Раден-айу слушала, не веря его словам, видя, как у ее ног разверзается пропасть. И завыв от горя, зарычав, как раненая львица, она вынула из своих волос драгоценные заколки, так что длинные седые волосы рассыпались по плечам; она рывком разодрала на себе атласный кабай, не владея собой от боли, отчаяния, поднявшихся из зияющей пропасти и окутавших ее словно туманом, она бросилась к ногам европейца, с силой схватила его обеими руками за ногу, поставила ее одним движением, от которого ван Аудейк зашатался, себе на пригнутую к земле шею и выкрикнула, что она, дочь султанов Мадуры, вечно будет его рабой, что она клянется быть лишь его рабой, если он в этот единственный раз смилостивится над ее сыном и не столкнет ее род в пропасть позора, которая разверзлась вокруг нее. И она сжимала ногу европейца с силой отчаяния, прижимала подметку и каблук его ботинка к своей склоненной шее и разметавшимся по полу седым волосам. Ван Аудейк дрожал от волнения. Он понимал, что эта высокомерная женщина никогда бы так не унизила себя – явно без предварительного замысла, – до самого неистового унижения, которое только могла придумать, не позволила бы себе такого исступленного выражения страдания, на какое только способны женщины – распустив волосы, поставив ногу властелина себе на шею, – если бы не была потрясена до самой глубины души, если бы не испытывала
В этот миг в кабинет вошла Леони. Она видела, как разыгрывалась драма, и была тронута, точно прочитанной книгой. Она испытала что-то вроде сочувствия. Она подошла к раден-айу, бросившейся ей в объятия, как женщина к женщине, в безнадежном отчаянии от неотвратимости несчастья. И Леони, обратив к ван Аудейку взгляд своих красивых глаз, вступилась за старую женщину, прошептав: «Уступи ей!» В сухой душе Леони расцвел один-единственный цветок сочувствия. «Уступи ей!» – прошептала она еще раз. И во второй раз заколебался ван Аудейк. Он никогда ни в чем не отказывал своей жене, каким бы дорогим ни было то, о чем она просила. Но здесь он должен был бы пожертвовать своим принципом никогда не отменять принятое решение, доводить до конца начатое. Благодаря этому принципу он всегда владел будущим. Благодаря ему все происходило так, как он хотел. Благодаря ему он никогда не проявлял ни малейшей слабости. И ван Аудейк сказал, что это неосуществимо.

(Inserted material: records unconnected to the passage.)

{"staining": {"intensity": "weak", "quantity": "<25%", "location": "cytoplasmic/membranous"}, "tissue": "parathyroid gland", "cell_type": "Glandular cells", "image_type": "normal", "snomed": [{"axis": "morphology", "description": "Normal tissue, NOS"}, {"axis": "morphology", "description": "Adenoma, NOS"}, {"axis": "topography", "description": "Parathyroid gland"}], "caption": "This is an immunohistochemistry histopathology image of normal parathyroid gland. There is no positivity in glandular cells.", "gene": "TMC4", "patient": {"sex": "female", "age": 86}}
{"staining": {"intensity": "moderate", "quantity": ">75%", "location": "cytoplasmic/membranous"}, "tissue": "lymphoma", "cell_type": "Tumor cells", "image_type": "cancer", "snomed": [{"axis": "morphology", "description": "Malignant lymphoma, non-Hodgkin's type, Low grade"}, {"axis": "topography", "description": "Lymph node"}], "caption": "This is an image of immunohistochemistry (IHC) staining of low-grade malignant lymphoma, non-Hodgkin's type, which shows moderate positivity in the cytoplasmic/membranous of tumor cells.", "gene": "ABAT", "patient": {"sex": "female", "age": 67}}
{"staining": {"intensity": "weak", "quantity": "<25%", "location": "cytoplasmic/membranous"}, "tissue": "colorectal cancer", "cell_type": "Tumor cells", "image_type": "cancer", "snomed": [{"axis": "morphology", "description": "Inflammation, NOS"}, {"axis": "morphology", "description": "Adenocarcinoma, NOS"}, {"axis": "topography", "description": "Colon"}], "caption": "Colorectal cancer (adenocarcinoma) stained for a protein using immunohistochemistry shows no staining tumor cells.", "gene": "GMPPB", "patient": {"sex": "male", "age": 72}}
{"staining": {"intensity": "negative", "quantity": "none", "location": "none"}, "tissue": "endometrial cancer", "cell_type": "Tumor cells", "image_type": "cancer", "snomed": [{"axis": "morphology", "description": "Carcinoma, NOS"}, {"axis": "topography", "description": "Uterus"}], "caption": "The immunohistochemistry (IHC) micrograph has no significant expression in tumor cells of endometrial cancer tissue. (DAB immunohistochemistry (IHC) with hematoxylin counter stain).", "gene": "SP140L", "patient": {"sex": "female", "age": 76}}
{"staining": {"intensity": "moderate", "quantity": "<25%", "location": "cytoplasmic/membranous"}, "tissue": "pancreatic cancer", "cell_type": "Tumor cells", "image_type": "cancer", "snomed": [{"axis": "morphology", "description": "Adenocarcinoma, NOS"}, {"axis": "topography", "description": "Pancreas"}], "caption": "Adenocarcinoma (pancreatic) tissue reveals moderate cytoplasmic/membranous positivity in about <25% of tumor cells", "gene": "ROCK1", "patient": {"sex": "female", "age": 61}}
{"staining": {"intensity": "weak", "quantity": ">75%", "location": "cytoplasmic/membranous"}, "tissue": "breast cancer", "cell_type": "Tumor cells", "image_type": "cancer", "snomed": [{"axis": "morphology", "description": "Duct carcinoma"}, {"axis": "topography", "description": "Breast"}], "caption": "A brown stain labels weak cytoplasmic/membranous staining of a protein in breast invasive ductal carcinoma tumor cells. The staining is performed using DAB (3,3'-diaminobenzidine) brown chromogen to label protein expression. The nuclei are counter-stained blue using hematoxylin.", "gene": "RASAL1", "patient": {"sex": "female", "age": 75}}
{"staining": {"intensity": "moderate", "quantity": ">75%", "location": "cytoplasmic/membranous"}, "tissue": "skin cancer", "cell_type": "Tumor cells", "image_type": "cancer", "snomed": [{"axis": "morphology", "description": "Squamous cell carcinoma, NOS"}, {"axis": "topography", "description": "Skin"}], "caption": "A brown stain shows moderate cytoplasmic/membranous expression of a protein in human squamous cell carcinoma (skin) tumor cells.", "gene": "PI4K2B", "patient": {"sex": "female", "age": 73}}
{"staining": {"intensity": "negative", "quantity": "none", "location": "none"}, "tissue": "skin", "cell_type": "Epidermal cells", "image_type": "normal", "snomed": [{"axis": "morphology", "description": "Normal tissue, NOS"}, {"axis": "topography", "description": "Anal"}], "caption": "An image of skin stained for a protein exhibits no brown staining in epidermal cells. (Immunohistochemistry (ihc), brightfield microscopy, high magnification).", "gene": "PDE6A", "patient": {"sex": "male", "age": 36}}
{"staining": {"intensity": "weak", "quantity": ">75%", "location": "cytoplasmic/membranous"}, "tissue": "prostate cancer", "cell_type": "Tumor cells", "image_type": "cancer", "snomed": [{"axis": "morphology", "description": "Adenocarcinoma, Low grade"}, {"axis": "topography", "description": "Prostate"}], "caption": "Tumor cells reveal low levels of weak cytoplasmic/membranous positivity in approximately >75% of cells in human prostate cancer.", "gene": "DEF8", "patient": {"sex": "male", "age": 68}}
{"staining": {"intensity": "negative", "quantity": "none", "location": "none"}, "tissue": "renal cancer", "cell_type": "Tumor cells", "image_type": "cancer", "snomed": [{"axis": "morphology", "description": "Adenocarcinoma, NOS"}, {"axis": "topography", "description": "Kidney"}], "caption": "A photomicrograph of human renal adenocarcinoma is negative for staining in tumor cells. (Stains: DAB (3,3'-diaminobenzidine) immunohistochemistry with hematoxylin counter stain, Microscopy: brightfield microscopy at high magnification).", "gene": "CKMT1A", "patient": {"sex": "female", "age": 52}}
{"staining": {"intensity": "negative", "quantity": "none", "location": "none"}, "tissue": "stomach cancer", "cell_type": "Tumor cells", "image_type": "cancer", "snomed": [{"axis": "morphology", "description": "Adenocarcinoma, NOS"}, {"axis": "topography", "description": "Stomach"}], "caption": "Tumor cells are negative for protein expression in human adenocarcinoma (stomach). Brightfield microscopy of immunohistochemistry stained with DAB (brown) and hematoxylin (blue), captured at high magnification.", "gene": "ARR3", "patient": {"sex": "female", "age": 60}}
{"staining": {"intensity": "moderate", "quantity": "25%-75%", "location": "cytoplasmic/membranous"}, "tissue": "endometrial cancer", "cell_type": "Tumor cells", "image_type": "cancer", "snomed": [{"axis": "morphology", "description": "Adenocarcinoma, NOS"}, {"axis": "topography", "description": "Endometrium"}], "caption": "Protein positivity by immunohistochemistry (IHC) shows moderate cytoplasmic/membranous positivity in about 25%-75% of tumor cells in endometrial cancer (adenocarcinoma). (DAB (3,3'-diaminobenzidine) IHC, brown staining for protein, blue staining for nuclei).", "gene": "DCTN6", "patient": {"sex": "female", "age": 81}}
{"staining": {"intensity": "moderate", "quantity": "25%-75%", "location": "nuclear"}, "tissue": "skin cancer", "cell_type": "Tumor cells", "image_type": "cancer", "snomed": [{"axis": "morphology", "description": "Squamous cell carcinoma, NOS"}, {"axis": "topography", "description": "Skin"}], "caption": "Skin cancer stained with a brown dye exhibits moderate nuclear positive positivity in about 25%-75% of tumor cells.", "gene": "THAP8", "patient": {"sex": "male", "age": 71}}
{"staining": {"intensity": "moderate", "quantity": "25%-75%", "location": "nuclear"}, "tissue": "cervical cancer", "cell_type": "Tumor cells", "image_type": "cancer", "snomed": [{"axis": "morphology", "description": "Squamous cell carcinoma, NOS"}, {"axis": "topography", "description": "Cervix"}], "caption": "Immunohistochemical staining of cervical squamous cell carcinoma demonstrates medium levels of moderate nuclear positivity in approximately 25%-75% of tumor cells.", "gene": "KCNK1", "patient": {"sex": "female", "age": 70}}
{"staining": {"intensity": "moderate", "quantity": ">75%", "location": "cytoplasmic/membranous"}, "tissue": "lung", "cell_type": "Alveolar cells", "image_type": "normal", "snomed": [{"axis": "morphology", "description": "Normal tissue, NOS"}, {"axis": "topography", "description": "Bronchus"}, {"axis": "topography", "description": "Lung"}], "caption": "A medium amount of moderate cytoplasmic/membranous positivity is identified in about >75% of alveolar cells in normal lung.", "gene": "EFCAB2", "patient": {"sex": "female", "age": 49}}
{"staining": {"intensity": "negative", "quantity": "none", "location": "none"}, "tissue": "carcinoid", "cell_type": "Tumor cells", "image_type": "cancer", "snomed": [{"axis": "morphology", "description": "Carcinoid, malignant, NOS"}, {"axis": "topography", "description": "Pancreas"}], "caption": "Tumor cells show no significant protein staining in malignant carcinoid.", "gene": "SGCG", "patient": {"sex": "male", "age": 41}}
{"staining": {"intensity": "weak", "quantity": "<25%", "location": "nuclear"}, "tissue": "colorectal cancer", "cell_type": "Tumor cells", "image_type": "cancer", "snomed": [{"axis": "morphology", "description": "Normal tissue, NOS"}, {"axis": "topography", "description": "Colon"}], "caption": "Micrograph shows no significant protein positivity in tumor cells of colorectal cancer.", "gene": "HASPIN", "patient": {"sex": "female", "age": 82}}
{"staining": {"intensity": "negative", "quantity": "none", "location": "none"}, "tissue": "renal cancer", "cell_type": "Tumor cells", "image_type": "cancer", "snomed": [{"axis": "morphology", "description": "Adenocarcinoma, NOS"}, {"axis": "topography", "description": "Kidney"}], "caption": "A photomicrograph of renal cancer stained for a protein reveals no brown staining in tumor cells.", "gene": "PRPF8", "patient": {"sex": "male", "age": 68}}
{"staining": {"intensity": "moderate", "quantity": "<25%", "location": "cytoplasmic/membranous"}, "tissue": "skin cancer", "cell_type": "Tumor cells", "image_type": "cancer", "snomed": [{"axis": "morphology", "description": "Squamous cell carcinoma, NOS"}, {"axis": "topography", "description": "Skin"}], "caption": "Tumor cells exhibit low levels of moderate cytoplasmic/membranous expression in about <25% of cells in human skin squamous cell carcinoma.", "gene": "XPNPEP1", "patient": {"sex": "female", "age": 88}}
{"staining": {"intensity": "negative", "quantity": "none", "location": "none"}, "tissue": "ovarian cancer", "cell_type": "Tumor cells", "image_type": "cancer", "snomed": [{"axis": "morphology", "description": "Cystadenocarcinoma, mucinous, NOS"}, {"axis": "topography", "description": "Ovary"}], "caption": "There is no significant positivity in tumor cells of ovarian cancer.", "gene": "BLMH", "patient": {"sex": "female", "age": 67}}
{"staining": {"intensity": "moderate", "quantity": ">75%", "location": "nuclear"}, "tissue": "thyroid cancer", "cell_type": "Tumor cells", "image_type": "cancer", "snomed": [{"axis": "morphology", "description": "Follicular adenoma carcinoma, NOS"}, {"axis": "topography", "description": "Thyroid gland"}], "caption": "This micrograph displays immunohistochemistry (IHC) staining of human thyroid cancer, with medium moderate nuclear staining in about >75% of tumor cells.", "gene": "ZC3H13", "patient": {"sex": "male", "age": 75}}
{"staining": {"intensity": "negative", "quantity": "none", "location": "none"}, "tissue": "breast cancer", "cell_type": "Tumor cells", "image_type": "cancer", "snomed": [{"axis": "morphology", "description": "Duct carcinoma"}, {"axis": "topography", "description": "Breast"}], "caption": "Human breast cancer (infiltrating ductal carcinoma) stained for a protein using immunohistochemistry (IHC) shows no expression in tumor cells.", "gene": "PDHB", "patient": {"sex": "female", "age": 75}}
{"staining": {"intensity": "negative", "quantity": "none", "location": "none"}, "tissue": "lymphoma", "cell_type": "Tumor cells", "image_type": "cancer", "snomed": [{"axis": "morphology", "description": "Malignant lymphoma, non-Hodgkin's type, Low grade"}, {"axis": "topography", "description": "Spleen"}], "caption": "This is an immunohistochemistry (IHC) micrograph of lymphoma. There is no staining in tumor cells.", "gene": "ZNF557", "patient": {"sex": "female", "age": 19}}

Возможно, если бы он уступил, вся его жизнь сложилась бы иначе. Но он неисправимо не умел почувствовать те святые моменты, когда человек не должен следовать своей собственной воле, а должен благочестиво подчиниться велению тайных сил. Эти моменты он не чтил, не распознавал, не признавал никогда и ни при каких обстоятельствах. Он был человеком ясного, логически обоснованного, по-мужски простого чувства долга, человеком ясной, простой жизни. Ему было неведомо, что в глубинах этой простой жизни скрываются все те силы, которые вместе образуют всемогущую тайную силу. Он бы посмеялся, если бы ему сказали, что существуют народы, которые имеют более тесную связь с этой силой, чем европейцы. Что в этих народах есть отдельные люди, в чьей руке она теряет свое всемогущество и становится инструментом; если ли бы кто-то высказал при нем такое предположение, он бы пожал плечами и пошел дальше. Никакой опыт ничему его не учил. Бывало, какой-то миг он чего-то не понимал, но потом снова сжимал в своем мужском кулаке цепь своей логики и соединял друг с другом железные звенья фактов…
Возможно, если бы он уступил, вся его жизнь сложилась бы иначе.
Он видел, как Леони выводит благородную яванку, сломленную, рыдающую, из его кабинета.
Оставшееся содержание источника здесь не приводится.